→ **Supplied data**:
+ + +

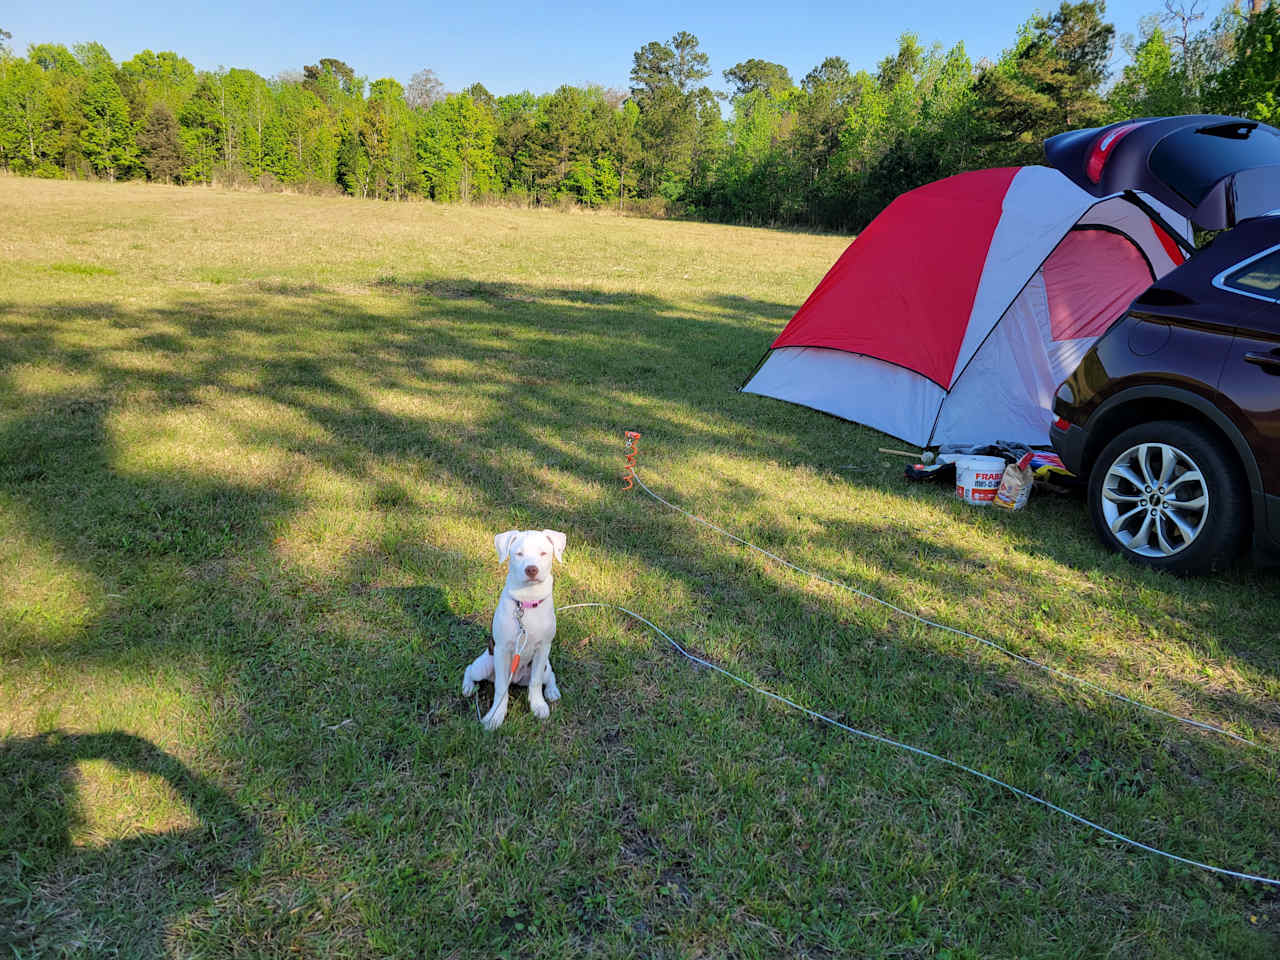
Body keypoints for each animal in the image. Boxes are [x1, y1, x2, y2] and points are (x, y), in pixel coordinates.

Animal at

+ + +

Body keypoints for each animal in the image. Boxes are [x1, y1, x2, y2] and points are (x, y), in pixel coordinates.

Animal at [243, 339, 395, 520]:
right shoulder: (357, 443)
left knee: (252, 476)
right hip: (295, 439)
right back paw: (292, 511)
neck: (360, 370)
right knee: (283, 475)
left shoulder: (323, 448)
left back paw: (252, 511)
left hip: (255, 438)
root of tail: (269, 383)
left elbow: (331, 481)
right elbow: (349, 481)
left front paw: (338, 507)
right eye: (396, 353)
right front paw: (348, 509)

+ + +

→ **Task requirements**: All lines above between those holding "right shoulder: (357, 443)" and "left front paw: (338, 507)", inclusive, must be set down unchanged, and no other line may be included.

→ **Answer to the exercise**:
right shoulder: (357, 443)
left knee: (252, 476)
right hip: (295, 439)
right back paw: (292, 511)
neck: (360, 370)
right knee: (283, 475)
left shoulder: (323, 448)
left back paw: (252, 511)
left hip: (255, 438)
root of tail: (269, 383)
left elbow: (331, 481)
right elbow: (349, 481)
left front paw: (338, 507)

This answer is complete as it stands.